Thursday, November 5, 2009

What's Going On in Barcelona???

Barcelona, Spain is the epicenter of the climate world this week -- the last official UN negotiating session before the Copenhagen climate talks next month.

Here's a bit of a recap of what's going on in Barcelona --


The team from 350.org, who organized October 24th's International Day of Climate Action, are in Barcelona to carry our message to the approximately 4,000 UN delegates from 181 nations who are on site.

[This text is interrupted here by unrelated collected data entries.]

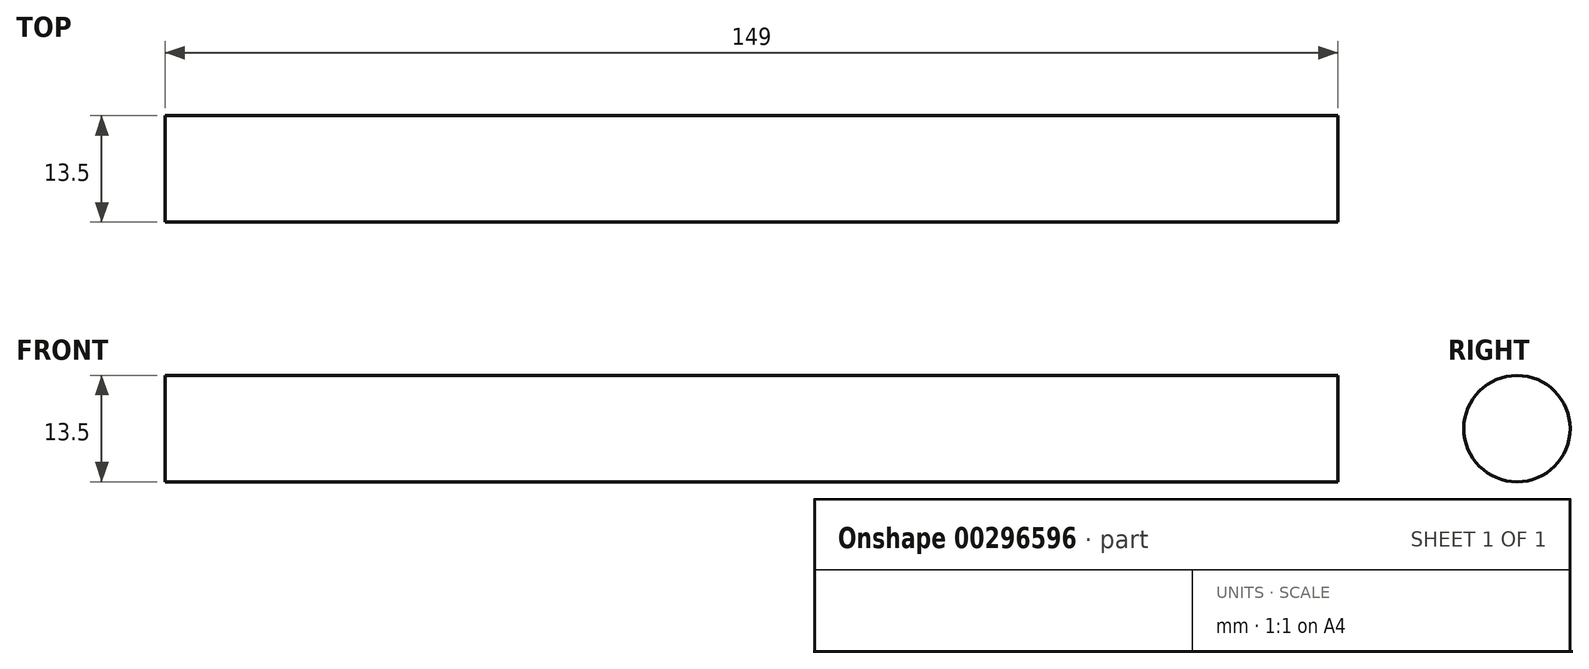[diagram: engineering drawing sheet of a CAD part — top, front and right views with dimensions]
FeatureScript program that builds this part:
annotation { "Feature Type Name" : "Feature", "Feature Type Description" : "" }
export const myFeature = defineFeature(function(context is Context, id is Id, definition is map)
    precondition{}
    {
        {
            var Q0;
            Q0=qCreatedBy(makeId("Right.planeOp"),FACE);
            var sketch = newSketch(context, id + "F0", { "sketchPlane" : qUnion([Q0])});
            skCircle(sketch, "E0", {"center": v(0, 0) * mm, "radius": 6.75 * mm});
            skSolve(sketch);
        }
        {
            var Q0;
            Q0 = qSketchRegion(id + "F0", true);
            extrude(context, id + "F1", {"entities" : qUnion([Q0]), "depth" : 149 * mm});
        }
    });
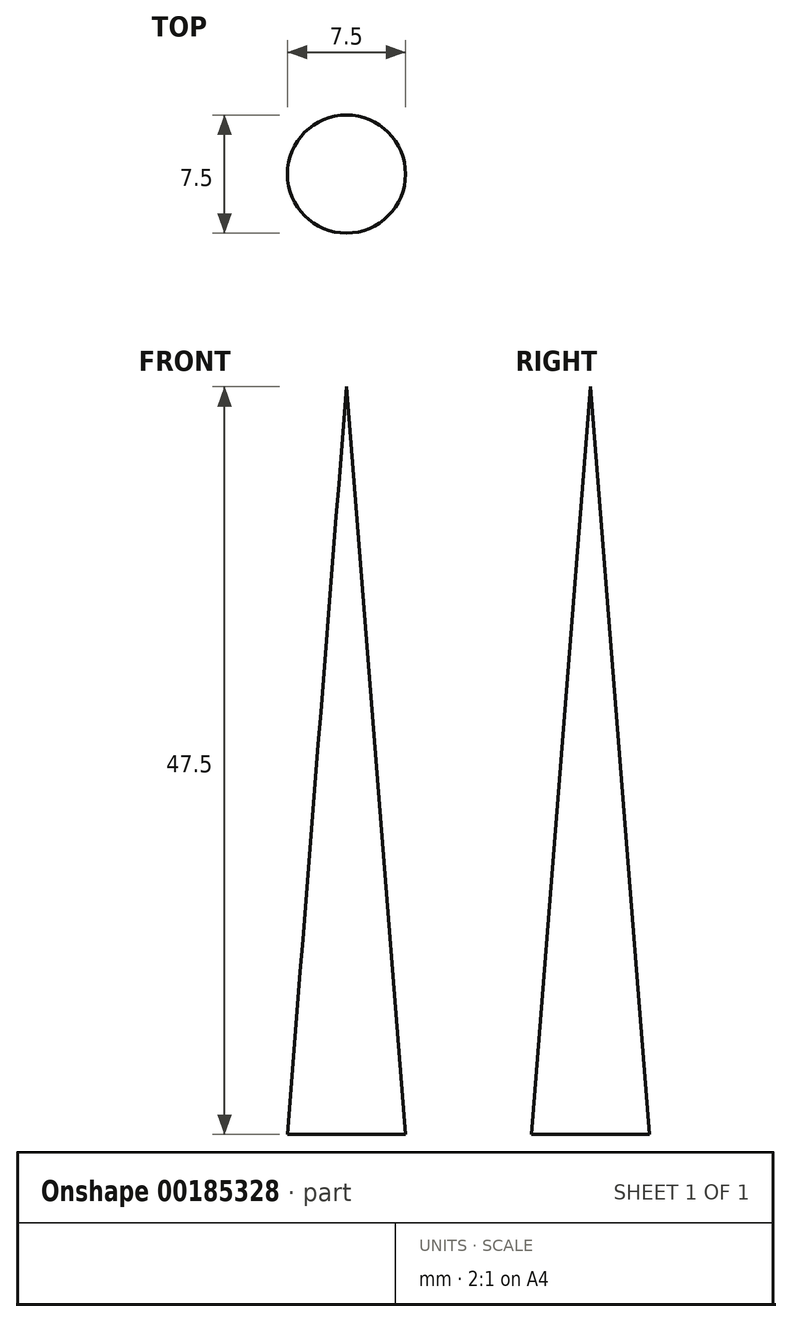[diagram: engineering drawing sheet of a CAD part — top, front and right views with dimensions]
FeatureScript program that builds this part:
annotation { "Feature Type Name" : "Feature", "Feature Type Description" : "" }
export const myFeature = defineFeature(function(context is Context, id is Id, definition is map)
    precondition{}
    {
        {
            var Q0;
            Q0=qCreatedBy(makeId("Front.planeOp"),FACE);
            var sketch = newSketch(context, id + "F0", { "sketchPlane" : qUnion([Q0])});
            skLineSegment(sketch, "E0", {"start": v(0, 0) * mm, "end": v(-3.75, 0) * mm});
            skLineSegment(sketch, "E1", {"start": v(-3.75, 0) * mm, "end": v(0, 47.5) * mm});
            skLineSegment(sketch, "E2", {"start": v(0, 47.5) * mm, "end": v(0, 0) * mm});
            skSolve(sketch);
        }
        {
            var Q0;
            Q0=makeQuery(id+"F0.imprint","IMPRINT",FACE,{"disambiguationData":[TD([[makeQuery(id+"F0.imprint","IMPRINT",EDGE,{"derivedFrom":sQuery(id+"F0.wireOp",EDGE,"E0")}),-1.0]])]});
            var Q1;
            Q1=sQuery(id+"F0.wireOp",EDGE,"E2");
            revolve(context, id + "F1", {"entities" : qUnion([Q0]), "axis" : qUnion([Q1]), "revolveType" : RevolveType.FULL});
        }
    });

The team is there to carry our voices from October 24th to the delegates. Here's a great video the highlights the world-wide actions from October 24th:



And another video from 350.org, explaining what they're up to in Barcelona this week:



In addition to what you just saw in the video, the 350.org team is scheduling meetings with dozens of delegates to deliver photos, 350 policy briefings, and the global call for bold climate action. 350.org is asking citizens to gather together in their communities to deliver 350.org materials to their local elected officials. Sign up for a delivery, here.

The 350 team upped the artistic stakes with a stunning visual display outside the conference center with hundreds of LED lights in the shape of a world and a performance to create the now famous number - 350.




On Monday, November 3rd, the group TckTckTck welcomed delegates to the opening of the talks with 1500 clocks and more than 200 people demanding a fair, ambitious and binding treaty. The activists turned the time on some of the clocks to 3:50, for the reason that 350 ppm (part per million) is the safe upper limit for carbon dioxide in the atmosphere according to some scientists.



The clocks were re-used later this week -- they were turned into an art installation in the lobby of the conference center. Additionally, TckTckTck's Campaign Director Ben Margolis and members of the 350.org presented Yvo de Boer, executive secretary of the UNFCCC, with a clock to remind him of the urgency of the situation, as well as a photo from the Copenhagen taken on October 24th, to remind him of the public mandate for ambitious action.

According to the TckTckTck website, as TckTckTck activists stood behind the pair holding up pictures of these recent actions, Margolis recapped the September 21st Global Wake Up Call involving over 2,600 events in 134 countries organized by TckTckTck, Avaaz and other partners; as well as the October 24th International Day of Climate Action, organized by TckTckTck partner 350.org, which entailed more than 5,200 events in 181 countries.

The U.N. climate chief thanked TckTckTck for helping to raise public awareness ... however, de Boer said that the alarm bells are not ringing loudly enough. A lot of governments have not woken up yet to the urgency of the situation, de Boer told Margolis and the assembled crowd in the front hall of the Fira Gran Via conference center.

He suggested that the alarm bells need to continue to grow louder in order to remind governments that they have a mandate to act in Copenhagen and that the world expects nothing less than a response commensurate with the scale of the problem.